The Seven Dwarves to Delphine’s brutal Snow White, four of whom are at the center of the film, the men feed into stereotypes that don’t fall into tropic caricatures thanks to their mostly nuanced acting. First, we have Laurent, who takes his own internalized pain—he hasn’t visited his senile mother in a while, likely because she’ll reach a breaking point in her interaction with him where she’ll goes from an appreciative to hateful, abusive mother—out on his family, the effects of which manifest in his son’s developing stammer. Next is charismatic Marcus (Benoît Poelvoorde) who, with entrepreneurial aspirations “like Michael Douglas in ‘Wall Street,’" can talk himself out of almost anything, except for the bankruptcy he will yet again have to file for in order to save his dying pool-selling business. Quiet lunchman Simon (Jean-Hugues Anglade) is still trying to follow his impossible dream of becoming a rockstar, despite the discouragement everyone—especially his daughter—gives him. Thierry (Philippe Katerine) is the caring clown, whom Marcus claims is still a virgin despite the dates he “tries” to set him up on.
The cast, stereotypically melodramatic in some parts, charmingly sympathetic in others, achieve the latter effect best when they riff off each other, individually crucial parts to their mostly wholesome whole. Their understated performances feel natural—the tears in Laurent’s eyes as his wife and son leave him more believable than not, the growing strain on Simon's relationship with his daughter visible in the tightness of his face—and in spite of their differences, they come together to support one another in their respective times of need. When the man Mathilde is in love with calls her out on her stalking, for example—he has a wife and baby! He never loved her!—the men jump in front of her like dogs snarling at a trespasser, ready to protect their vulnerable owner at all costs.

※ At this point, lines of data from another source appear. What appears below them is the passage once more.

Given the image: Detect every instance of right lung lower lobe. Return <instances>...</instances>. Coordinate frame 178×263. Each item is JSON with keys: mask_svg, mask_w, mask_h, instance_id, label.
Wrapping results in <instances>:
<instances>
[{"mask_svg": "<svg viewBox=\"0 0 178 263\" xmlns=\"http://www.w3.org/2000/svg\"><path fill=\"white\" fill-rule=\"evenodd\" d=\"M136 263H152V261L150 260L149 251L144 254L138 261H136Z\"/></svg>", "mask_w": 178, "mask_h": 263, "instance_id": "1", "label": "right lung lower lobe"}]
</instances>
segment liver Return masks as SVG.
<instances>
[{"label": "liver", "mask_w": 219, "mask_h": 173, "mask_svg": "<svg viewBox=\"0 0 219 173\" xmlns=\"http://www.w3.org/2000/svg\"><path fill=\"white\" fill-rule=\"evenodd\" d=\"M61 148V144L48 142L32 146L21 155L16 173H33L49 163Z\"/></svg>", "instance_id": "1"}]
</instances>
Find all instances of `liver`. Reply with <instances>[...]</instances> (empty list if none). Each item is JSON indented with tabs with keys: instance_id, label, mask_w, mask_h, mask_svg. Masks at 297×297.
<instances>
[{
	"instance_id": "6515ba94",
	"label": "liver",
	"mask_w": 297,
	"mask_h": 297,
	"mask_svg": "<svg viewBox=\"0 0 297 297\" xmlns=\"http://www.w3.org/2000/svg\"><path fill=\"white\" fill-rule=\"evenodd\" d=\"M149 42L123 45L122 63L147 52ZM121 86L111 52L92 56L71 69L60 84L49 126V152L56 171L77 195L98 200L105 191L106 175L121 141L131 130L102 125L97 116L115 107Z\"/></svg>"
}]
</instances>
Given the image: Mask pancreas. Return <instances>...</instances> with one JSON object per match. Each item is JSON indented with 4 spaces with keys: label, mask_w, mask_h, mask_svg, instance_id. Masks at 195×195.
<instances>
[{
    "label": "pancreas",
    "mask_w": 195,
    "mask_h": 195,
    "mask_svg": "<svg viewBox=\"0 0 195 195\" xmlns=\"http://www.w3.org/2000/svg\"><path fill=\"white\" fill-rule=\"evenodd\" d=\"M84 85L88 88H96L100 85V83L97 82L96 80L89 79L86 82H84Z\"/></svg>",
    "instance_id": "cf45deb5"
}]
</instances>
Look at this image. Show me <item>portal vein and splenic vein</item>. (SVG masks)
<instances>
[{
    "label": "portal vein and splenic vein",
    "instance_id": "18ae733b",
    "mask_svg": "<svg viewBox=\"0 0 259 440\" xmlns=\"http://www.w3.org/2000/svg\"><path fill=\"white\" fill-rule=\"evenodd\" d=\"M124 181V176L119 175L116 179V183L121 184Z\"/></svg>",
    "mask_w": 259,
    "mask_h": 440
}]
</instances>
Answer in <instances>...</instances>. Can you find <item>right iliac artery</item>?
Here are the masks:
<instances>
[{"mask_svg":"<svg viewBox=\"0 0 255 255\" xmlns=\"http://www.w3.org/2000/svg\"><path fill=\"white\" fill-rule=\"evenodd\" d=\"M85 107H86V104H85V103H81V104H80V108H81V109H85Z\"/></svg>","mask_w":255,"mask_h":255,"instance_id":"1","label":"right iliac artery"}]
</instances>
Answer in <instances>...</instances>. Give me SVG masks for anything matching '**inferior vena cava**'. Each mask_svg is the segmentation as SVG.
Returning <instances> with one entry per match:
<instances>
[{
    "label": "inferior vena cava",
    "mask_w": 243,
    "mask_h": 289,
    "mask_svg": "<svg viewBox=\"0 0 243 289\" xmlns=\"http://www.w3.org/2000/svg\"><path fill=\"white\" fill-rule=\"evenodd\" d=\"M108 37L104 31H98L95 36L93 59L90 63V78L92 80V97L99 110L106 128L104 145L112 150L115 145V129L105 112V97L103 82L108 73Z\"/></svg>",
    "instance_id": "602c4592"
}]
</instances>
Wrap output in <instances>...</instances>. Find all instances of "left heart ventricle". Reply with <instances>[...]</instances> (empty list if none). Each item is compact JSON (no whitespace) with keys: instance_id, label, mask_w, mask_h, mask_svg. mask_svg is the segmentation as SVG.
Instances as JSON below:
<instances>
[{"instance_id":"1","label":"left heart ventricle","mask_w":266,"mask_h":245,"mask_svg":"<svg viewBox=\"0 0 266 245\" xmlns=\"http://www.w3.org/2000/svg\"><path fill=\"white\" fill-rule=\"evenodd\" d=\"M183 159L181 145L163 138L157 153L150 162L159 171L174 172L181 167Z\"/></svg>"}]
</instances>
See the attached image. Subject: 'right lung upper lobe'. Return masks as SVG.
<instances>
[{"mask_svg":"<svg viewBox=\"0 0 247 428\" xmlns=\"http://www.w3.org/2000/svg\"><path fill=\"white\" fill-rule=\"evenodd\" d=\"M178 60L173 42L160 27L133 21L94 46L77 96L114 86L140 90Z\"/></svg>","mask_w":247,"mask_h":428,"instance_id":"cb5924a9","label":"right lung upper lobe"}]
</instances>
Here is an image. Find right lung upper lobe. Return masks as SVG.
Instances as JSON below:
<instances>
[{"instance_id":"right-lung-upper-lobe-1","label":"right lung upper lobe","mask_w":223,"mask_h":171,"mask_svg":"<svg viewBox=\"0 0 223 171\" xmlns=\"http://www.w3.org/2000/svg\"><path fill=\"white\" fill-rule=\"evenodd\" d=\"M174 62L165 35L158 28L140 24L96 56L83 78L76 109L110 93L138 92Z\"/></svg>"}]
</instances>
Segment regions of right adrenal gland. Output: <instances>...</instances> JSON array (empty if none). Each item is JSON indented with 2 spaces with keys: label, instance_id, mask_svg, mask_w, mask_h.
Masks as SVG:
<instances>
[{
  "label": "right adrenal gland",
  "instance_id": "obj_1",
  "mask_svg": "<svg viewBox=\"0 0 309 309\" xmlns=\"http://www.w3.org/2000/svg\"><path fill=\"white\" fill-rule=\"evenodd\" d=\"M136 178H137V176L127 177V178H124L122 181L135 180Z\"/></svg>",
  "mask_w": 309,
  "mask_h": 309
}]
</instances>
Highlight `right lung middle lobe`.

Their loyalty is endearing, like that of hens blindly following their mother—literally. Despite being adults, the grown men act like children to the point of absurdity, their actions belying their age but salvaged by Ahmed Hamidi, Julien Lambroschini, and Lellouche’s occasionally overwrought but nevertheless witty screenplay. Three members of the aged brat pack decide to steal swimwear and gear instead of paying for it, get caught and are forced to pay an exorbitant fee, and neglect to tell Bertrand the outcome. Believing he is still the getaway driver, he crashes his car into another. In another attempt to swindle his car insurance company, Marcus sets fire to the company van, not having remembered that he cancelled his insurance plane because it was a “waste of money.” These blunders warrant the many laughs they elicit, but the characters’ unnecessarily puerile naivete feels too easy, their lives too in shambles for them to risk further worsening it.
The ensuing catastrophes constitute the mostly organic comic buildup to the show’s climax, when the self-dubbed “Team France” enters a national synchronized swimming competition. And of course, while they physically train for the competition, breaking their bodies under Amanda (Leïla Bekhti)—Delphine’s temporary, much harsher replacement—their emotional development mirrors their growing strength, enchanting if not predictable. “They look like they’re happy,” says Bertrand about the men, before having been unofficially welcomed in, to which Laurent unoriginally replies: “Looking isn’t being.” By the end, at least, they are, in some regard even if temporarily, and it’s that happiness that trounces the film’s inconsistencies in a successful splash of an unlikely comedy. Despite the film’s contrived denouement and the fact that most of Team France’s real problems have yet to be solved, its success is something the middle-aged men, in all their unconventionality, earns with their blood, sweat, and chlorine-induced tears.